Entries excerpted from a collection:
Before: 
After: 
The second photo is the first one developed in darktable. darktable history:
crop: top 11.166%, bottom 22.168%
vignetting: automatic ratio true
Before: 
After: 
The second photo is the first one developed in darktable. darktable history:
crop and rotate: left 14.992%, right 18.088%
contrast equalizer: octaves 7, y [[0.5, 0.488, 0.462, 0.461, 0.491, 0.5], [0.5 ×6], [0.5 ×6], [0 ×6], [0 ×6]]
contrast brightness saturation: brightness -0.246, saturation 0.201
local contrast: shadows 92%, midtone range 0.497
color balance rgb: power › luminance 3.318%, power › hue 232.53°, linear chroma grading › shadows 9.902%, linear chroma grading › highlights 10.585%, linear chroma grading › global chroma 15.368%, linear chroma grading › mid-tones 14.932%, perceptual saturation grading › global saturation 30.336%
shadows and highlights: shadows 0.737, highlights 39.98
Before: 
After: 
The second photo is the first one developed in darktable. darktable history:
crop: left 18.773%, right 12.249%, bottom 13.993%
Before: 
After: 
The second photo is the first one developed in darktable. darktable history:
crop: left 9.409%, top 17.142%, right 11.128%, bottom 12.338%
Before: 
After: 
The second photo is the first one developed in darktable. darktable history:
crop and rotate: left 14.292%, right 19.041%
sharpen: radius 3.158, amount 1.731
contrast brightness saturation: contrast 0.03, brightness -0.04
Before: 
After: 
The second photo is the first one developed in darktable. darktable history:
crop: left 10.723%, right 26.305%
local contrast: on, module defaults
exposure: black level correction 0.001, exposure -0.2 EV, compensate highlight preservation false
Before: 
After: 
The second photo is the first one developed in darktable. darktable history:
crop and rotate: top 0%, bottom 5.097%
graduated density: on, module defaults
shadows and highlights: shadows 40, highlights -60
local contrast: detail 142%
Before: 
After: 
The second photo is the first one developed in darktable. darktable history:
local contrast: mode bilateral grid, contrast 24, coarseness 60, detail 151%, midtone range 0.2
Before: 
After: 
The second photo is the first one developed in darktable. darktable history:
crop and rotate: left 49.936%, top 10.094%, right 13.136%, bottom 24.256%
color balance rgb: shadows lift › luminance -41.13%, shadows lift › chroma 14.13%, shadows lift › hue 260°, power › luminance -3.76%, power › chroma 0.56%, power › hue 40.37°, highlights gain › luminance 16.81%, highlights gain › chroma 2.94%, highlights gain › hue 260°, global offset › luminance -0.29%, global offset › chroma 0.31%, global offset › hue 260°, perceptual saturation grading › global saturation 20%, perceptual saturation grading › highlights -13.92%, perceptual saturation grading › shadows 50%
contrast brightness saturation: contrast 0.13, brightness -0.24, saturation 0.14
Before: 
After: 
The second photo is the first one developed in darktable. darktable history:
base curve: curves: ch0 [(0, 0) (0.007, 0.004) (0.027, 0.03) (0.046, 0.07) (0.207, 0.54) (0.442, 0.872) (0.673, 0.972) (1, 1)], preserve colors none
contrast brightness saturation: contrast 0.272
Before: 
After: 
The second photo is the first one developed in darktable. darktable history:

◆ TASK REQUIREMENTS ◆
Rewrite the entries from the beginning through the line that contains "crop: left 9.409%, top", changing "developed" to "processed" and leaving everything else the same.

◆ EXPECTED OUTPUT ◆
Before: 
After: 
The second photo is the first one processed in darktable. darktable history:
crop: top 11.166%, bottom 22.168%
vignetting: automatic ratio true
Before: 
After: 
The second photo is the first one processed in darktable. darktable history:
crop and rotate: left 14.992%, right 18.088%
contrast equalizer: octaves 7, y [[0.5, 0.488, 0.462, 0.461, 0.491, 0.5], [0.5 ×6], [0.5 ×6], [0 ×6], [0 ×6]]
contrast brightness saturation: brightness -0.246, saturation 0.201
local contrast: shadows 92%, midtone range 0.497
color balance rgb: power › luminance 3.318%, power › hue 232.53°, linear chroma grading › shadows 9.902%, linear chroma grading › highlights 10.585%, linear chroma grading › global chroma 15.368%, linear chroma grading › mid-tones 14.932%, perceptual saturation grading › global saturation 30.336%
shadows and highlights: shadows 0.737, highlights 39.98
Before: 
After: 
The second photo is the first one processed in darktable. darktable history:
crop: left 18.773%, right 12.249%, bottom 13.993%
Before: 
After: 
The second photo is the first one processed in darktable. darktable history:
crop: left 9.409%, top 17.142%, right 11.128%, bottom 12.338%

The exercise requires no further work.